M. Jean-Claude Tissot. Il s’agissait de projets pluriannuels !

Mme Annie Genevard, ministre. Vous avez raison de les évoquer, monsieur le sénateur. Parmi ces projets pluriannuels, je citerai : le plan Protéines ; le plan agriculture climat Méditerranée ; le fonds hydraulique ; le plan de souveraineté pour la filière fruits et légumes, très important à mes yeux ; le Parsada, qui doit nous préparer à la sortie des produits phytos, parce que telle est la réalité du chemin sur lequel nous sommes engagés. Tous ces projets, je veux pouvoir les poursuivre.

J’en viens aux questions de forme, dont je comprends qu’elles aient pu éveiller en vous des susceptibilités, mesdames, messieurs les sénateurs. J’ai été parlementaire et, même chargée d’une mission ministérielle, je le suis toujours. Je comprends votre irritation, mais ne restez pas bloqués sur ces questions de forme ! Vous savez combien la situation est atypique, difficile : elle nous impose à tous d’énormes efforts, y compris, pour ce qui vous concerne, l’acceptation de la rapidité avec laquelle nous vous avons proposé ces modifications budgétaires.

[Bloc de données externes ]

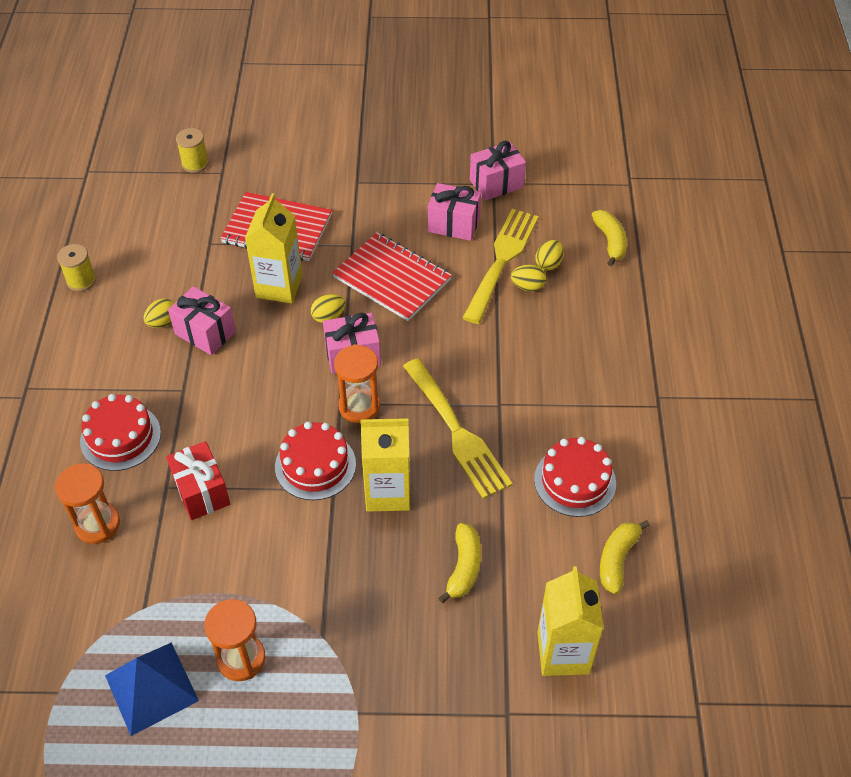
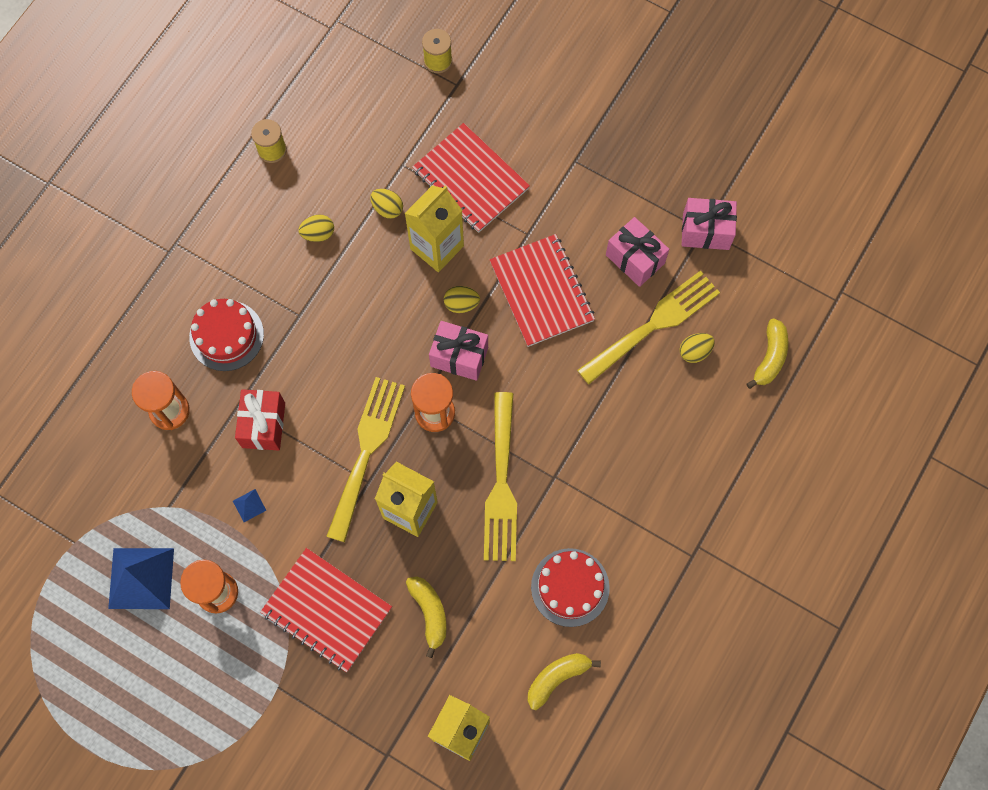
camera: 30 degrees right, 20 degrees up
(205, 333) = (347, 264): pink gift -> none
(228, 565) = (249, 505): none -> blue pyramid
(315, 465) = (366, 451): red cake -> yellow fork
(363, 617) = (326, 610): none -> red notebook
(464, 567) = (429, 613): yellow banana -> yellow banana turned 60 degrees counterclockwise
(527, 286) = (659, 366): yellow egg -> yellow egg (387, 208)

Je prends l’engagement de tenir compte de tout ce que vous m’aurez dit dans le cadre de ce débat sur la mission « Agriculture, alimentation, forêt et affaires rurales », lorsque le temps sera venu d’opérer les répartitions de crédits au sein des différentes missions budgétaires. Soyez persuadés que votre travail ne sera pas ignoré, et encore moins méprisé.

Telles sont les raisons pour lesquelles, tout en remerciant ceux d’entre vous qui, à l’instar de M. Duplomb voilà quelques instants, ont exprimé leur soutien, je vous invite vivement à vous ranger derrière ce que propose le Gouvernement au travers de l’amendement n° II-2102.

Si nous ne le maîtrisons pas, ce budget pourrait connaître, demain, des ponctions beaucoup – beaucoup ! – plus importantes. Nous limitons la casse, j’ose le dire en employant cette expression quelque peu triviale. (Nous voilà rassurés ! sur les travées du groupe GEST.)